When it comes to music NFTs in particular, artists are creating digital assets — one-of-a-kind assets, at that — that are likely to catch the attention of many would-be NFT owners and investors.
Pros and Cons of NFT Music
NFTs are unique digital assets tied to blockchain technology and various crypto platforms. As such, they have their pros and cons:
|Provide unique investment opportunities for music fans.
|Blockchain platforms may be vulnerable to hacks or even collapse.
|Easily purchased and sold with a digital wallet.
|The NFT market is highly speculative, with a risk of volatility.
|Popular artists are creating NFTs, validating the space.
|Unclear what the future of NFTs might be.
Notable NFT Music
One reason that music NFTs have become so popular is that some big-name artists are getting in on the action. Here’s a handful of recent examples that are notable for their success:
• Kings of Leon: The rock band released an entire album, “When You See Yourself,” as an NFT in March 2021, generating millions of dollars.
• Grimes: The singer sold a package of songs and digital art in early March 2021, likewise making millions of dollars.
• 3LAU: The electronic musician released a collection of NFTs in February 2021.
• Haleek Maul: In 2021, the rapper sold four songs as NFTs, earning hundreds of thousands of dollars.

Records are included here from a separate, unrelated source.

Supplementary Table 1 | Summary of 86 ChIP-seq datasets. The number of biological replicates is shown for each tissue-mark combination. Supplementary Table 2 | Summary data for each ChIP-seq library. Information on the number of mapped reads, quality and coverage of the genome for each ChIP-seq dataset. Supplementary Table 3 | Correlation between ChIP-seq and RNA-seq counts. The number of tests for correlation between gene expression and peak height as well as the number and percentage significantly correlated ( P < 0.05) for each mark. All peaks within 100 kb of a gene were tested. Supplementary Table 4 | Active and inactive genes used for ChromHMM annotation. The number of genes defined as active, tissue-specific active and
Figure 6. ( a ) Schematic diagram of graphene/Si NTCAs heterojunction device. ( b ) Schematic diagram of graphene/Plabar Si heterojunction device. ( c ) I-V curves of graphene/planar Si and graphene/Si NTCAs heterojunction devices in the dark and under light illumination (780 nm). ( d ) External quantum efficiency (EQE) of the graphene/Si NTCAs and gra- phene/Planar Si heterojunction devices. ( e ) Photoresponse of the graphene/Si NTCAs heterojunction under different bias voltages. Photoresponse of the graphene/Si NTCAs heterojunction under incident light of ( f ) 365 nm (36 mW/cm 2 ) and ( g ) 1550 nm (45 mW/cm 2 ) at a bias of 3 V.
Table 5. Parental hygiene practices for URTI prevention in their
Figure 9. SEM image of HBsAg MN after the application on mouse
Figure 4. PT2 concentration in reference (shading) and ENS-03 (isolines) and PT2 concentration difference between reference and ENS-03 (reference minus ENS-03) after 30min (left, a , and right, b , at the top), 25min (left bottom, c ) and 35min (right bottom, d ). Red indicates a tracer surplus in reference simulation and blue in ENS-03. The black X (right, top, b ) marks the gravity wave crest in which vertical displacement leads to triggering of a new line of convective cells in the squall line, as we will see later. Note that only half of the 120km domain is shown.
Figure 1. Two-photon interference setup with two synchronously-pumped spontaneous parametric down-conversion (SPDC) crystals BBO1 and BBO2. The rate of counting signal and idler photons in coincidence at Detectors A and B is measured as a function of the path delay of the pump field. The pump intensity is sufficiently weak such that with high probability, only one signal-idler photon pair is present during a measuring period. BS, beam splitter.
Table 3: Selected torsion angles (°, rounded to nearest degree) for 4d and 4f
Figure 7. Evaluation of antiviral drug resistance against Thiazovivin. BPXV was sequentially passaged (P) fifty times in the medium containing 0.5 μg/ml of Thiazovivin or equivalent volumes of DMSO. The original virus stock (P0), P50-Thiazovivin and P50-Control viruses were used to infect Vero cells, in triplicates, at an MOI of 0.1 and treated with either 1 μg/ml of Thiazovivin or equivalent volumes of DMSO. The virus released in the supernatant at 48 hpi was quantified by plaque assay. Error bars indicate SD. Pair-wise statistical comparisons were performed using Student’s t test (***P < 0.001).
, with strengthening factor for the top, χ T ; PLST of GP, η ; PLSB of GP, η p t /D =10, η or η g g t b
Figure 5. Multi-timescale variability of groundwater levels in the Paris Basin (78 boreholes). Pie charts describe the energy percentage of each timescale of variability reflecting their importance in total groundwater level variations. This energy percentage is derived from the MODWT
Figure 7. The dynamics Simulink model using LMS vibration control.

• Mike Shinoda: Shinoda, a former member of the rock band Linkin Park, has also taken to NFTs, releasing a mixtape last year in the form of NFTs.
The Future of NFT Music
It’s hard to say what the future holds for music NFTs, but it’s hard to ignore the sales number. In 2018, for example, NFT sales overall totaled about $40.7 million. But in 2021 sales reached more than $44 billion — and shows no signs of slowing. Indeed, the prevalence and popularity of many digital assets is likely to grow, given the adoption of Web 3.0 technology.
For musicians, the ability to sell their music as NFTs offers some clear benefits, and possibly could allow them to make more money than they would under a traditional recording contract.
With that in mind, it’s easy to see why many people think music NFTs are here to stay.
Music NFTs are the music industry’s take on non-fungible tokens, blockchain-based digital assets that allow artists and musicians to sell audio content in a new format. As mentioned, they’ve taken off over the past couple of years largely due to the pandemic, and offer musicians a new way to derive additional revenue from their work.
What is NFT music?
Music NFTs are similar to other types of NFTs, except that they comprise audio files rather than digital artwork or pictures.
How can you buy NFT music?
You can purchase music NFTs from an exchange, of which there are many. There are some that are designed specifically for the music industry.
How is NFT music used?
Music NFTs can be used as investments (you hold onto them and hope they gain value so you can earn a return), or for personal enjoyment.